● Written task:
Reproduce everything from "common name: Black kite" down to the end of the items, renaming "phylum" to "division" and leaving all else unchanged.

┄┄┄┄┄┄

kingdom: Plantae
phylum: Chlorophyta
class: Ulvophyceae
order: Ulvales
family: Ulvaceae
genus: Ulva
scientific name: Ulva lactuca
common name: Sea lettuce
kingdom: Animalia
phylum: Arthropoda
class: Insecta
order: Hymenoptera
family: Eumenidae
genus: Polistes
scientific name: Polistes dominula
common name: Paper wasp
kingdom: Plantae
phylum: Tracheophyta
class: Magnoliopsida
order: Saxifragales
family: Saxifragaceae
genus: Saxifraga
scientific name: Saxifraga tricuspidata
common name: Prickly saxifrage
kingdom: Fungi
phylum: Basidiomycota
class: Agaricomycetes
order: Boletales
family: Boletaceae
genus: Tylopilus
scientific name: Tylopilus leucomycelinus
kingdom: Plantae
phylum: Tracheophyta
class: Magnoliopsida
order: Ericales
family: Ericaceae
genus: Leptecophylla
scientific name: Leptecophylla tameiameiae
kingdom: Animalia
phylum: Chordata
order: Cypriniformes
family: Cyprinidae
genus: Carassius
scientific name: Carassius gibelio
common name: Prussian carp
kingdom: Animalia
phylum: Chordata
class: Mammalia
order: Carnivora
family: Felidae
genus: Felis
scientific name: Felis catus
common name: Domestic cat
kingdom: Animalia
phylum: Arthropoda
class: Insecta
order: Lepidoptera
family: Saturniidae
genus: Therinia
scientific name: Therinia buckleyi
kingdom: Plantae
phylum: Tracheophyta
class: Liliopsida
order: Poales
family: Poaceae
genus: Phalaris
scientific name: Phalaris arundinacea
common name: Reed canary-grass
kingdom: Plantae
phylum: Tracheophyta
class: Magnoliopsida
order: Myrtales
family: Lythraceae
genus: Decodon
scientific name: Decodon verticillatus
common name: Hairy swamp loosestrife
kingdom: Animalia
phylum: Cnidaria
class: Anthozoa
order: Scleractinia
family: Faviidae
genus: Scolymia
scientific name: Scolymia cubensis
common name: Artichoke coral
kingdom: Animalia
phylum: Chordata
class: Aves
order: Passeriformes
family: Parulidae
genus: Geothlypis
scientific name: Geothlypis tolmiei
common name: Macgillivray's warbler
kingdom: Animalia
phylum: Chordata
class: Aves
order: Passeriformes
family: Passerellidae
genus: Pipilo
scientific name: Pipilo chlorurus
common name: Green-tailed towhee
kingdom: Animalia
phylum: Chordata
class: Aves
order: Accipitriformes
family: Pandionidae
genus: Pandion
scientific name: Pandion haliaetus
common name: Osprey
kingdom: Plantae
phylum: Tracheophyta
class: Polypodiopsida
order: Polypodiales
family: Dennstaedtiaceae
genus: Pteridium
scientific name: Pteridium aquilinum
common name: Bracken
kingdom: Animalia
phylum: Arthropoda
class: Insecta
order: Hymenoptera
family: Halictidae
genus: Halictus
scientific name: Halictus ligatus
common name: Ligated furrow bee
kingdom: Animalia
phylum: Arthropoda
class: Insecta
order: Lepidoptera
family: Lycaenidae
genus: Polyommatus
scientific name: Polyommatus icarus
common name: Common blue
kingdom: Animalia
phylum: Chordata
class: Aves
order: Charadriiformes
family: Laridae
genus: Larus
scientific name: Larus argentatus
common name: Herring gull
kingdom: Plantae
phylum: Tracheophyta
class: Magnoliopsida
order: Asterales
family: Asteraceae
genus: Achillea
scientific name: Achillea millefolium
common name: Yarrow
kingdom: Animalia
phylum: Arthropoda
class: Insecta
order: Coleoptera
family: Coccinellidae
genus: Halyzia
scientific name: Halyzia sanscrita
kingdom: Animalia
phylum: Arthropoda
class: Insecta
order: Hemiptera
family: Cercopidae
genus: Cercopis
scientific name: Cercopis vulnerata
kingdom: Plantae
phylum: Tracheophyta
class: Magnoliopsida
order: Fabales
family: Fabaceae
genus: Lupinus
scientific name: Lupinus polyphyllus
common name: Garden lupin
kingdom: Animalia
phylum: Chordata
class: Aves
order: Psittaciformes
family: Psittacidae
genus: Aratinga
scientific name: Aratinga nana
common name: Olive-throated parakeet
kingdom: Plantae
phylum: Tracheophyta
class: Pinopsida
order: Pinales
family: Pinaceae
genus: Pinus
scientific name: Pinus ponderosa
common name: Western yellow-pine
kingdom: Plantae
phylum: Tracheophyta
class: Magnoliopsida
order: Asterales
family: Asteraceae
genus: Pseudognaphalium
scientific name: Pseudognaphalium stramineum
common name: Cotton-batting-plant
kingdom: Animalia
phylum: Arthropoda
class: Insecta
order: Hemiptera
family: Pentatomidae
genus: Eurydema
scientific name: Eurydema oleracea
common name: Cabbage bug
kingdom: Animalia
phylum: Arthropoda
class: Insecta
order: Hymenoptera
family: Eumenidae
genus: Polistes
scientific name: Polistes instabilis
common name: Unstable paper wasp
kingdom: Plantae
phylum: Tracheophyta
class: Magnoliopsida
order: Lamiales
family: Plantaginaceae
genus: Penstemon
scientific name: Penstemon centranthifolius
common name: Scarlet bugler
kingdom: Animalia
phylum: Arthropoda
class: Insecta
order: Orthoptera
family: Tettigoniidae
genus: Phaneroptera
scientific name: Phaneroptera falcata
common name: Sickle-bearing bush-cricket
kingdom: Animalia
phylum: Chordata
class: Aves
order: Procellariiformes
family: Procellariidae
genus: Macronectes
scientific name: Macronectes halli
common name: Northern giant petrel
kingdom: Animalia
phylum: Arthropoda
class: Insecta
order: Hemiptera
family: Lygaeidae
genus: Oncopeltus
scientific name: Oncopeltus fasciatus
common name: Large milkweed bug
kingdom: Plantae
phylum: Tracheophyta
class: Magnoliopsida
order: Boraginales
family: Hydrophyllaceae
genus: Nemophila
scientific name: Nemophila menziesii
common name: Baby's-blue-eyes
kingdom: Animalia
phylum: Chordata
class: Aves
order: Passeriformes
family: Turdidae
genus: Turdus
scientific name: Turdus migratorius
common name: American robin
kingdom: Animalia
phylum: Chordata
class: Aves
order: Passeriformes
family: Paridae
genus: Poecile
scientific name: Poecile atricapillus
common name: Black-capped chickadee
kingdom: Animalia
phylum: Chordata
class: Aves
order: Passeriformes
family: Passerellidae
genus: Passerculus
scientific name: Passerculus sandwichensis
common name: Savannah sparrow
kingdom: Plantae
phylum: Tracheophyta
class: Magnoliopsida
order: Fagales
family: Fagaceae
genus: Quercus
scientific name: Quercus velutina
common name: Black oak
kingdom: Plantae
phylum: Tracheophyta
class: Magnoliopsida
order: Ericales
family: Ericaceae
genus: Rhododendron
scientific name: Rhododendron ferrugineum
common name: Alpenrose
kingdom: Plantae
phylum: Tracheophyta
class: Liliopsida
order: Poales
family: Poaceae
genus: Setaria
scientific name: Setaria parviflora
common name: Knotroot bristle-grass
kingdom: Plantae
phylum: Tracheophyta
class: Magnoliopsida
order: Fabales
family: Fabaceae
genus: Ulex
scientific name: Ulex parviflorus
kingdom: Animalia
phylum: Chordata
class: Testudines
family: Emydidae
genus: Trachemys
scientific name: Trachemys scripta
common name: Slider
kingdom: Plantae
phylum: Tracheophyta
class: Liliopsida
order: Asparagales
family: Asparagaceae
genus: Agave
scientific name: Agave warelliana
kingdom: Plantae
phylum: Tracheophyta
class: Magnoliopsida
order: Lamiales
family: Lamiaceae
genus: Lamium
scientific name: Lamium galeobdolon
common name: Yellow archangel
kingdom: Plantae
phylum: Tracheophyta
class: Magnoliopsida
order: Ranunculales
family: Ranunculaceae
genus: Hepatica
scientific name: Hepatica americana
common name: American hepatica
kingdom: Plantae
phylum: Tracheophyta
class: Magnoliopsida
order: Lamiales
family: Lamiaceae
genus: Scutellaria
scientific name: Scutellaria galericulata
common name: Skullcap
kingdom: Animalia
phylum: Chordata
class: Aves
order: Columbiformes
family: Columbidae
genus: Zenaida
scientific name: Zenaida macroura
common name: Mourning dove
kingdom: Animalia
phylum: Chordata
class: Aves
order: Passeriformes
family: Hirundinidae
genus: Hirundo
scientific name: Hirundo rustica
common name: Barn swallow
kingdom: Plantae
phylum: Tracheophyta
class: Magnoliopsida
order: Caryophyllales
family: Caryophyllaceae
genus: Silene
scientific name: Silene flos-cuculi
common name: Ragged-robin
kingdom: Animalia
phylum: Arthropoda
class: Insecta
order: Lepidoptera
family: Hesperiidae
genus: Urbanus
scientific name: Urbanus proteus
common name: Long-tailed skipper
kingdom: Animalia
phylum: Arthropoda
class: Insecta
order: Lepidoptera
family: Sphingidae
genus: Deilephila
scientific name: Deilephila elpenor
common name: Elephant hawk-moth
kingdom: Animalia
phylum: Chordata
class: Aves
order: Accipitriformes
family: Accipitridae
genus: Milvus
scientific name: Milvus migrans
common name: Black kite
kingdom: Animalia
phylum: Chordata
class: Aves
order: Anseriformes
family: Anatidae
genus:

┄┄┄┄┄┄

● Task solution:
common name: Black kite
kingdom: Animalia
division: Chordata
class: Aves
order: Anseriformes
family: Anatidae
genus:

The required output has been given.